The U.S. filing is for the Leverage Shares 2X Long Memory Daily ETF, which is designed to deliver twice the daily return of the Roundhill Memory ETF. That fund launched in early April and has drawn heavy inflows amid the artificial intelligence boom and surging demand for memory chips, with assets now approaching $10 billion. Samsung Electronics and SK hynix together account for nearly half of its holdings, putting the two Korean names at the center of a trade that has rapidly spread beyond Seoul.
Hong Kong has already become a proving ground for this demand. The exchange there already lists leveraged ETFs tied separately to Samsung Electronics and SK hynix, and the SK hynix-linked product has attracted about 7.9 trillion won in assets, compared with roughly 2.4 trillion won for the Samsung Electronics-linked ETF. Those figures show how far foreign investor appetite has moved past simple stock picking and into packaged exposure to Korea’s biggest memory-chip producers.

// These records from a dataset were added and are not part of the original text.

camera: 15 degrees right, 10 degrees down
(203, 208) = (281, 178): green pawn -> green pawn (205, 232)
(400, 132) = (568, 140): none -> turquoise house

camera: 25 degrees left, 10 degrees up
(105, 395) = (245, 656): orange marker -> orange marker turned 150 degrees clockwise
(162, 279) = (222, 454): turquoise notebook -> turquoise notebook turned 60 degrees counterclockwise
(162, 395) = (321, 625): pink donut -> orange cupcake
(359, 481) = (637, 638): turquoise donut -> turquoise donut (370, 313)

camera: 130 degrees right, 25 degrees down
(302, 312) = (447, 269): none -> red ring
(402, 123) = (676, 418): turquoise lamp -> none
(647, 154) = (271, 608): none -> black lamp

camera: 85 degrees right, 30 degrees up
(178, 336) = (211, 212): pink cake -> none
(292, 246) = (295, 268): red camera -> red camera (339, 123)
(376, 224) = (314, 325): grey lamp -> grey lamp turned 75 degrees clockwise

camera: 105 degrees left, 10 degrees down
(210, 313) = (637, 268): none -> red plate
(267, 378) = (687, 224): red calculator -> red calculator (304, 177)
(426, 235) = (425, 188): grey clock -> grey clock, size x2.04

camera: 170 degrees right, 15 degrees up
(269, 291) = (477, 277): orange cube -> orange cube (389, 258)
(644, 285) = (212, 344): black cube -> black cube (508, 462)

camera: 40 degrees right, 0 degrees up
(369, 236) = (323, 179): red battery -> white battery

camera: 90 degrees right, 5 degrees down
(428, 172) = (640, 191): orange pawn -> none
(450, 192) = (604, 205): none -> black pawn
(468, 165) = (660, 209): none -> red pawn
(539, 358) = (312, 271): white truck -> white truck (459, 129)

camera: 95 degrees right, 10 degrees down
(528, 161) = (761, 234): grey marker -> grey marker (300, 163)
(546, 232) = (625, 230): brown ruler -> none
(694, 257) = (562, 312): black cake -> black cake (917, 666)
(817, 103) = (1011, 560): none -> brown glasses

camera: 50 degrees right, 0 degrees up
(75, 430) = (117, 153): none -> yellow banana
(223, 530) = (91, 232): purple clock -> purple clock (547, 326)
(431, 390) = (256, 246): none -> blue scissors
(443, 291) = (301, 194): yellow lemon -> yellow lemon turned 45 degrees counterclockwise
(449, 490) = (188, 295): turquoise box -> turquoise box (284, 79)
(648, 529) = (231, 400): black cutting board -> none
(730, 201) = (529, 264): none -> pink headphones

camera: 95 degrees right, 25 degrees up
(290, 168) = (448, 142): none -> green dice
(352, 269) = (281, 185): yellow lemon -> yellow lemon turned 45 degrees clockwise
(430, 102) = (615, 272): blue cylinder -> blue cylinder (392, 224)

Lim Eun-hye said the arrival of a KOSPI 200 ETF could widen access for overseas investors looking at Korean shares. She said overseas interest is growing as Korean equities continue to outperform, adding that the trend raises the odds that more Korea-related ETFs will come to global markets. For now, the latest filings suggest the next wave of demand is likely to track the same theme that has already turned sk hynix stock and its Korean peers into major draws abroad.
The immediate test is whether the new funds can match the scale already set in Hong Kong and by the Roundhill vehicle in the U.S. If they do, Korean chipmakers will have moved from being an AI-era market story at home to one of the most actively packaged overseas bets on the sector.